TASK INSTRUCTIONS: Reproduce the following lines exactly as they appear, omitting the pictures.

DATA FOR ANALYSIS:
= Beginning of Section =

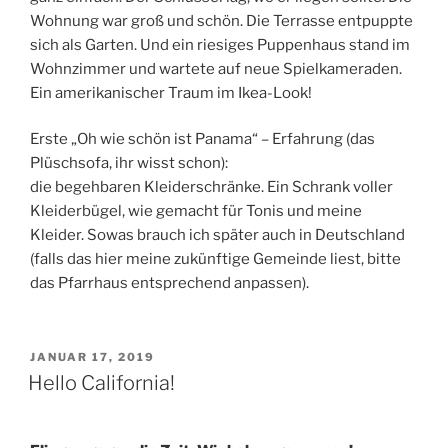
Wohnung war groß und schön. Die Terrasse entpuppte
sich als Garten. Und ein riesiges Puppenhaus stand im
Wohnzimmer und wartete auf neue Spielkameraden.
Ein amerikanischer Traum im Ikea-Look!
Erste „Oh wie schön ist Panama“ – Erfahrung (das
Plüschsofa, ihr wisst schon):
die begehbaren Kleiderschränke. Ein Schrank voller
Kleiderbügel, wie gemacht für Tonis und meine
Kleider. Sowas brauch ich später auch in Deutschland
(falls das hier meine zukünftige Gemeinde liest, bitte
das Pfarrhaus entsprechend anpassen).
VERÖFFENTLICHT
JANUAR 17, 2019
AM
Hello California!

= End of Section =

SOLUTION TO THE EXERCISE:
Wohnung war groß und schön. Die Terrasse entpuppte
sich als Garten. Und ein riesiges Puppenhaus stand im
Wohnzimmer und wartete auf neue Spielkameraden.
Ein amerikanischer Traum im Ikea-Look!
Erste „Oh wie schön ist Panama“ – Erfahrung (das
Plüschsofa, ihr wisst schon):
die begehbaren Kleiderschränke. Ein Schrank voller
Kleiderbügel, wie gemacht für Tonis und meine
Kleider. Sowas brauch ich später auch in Deutschland
(falls das hier meine zukünftige Gemeinde liest, bitte
das Pfarrhaus entsprechend anpassen).
VERÖFFENTLICHT
JANUAR 17, 2019
AM
Hello California!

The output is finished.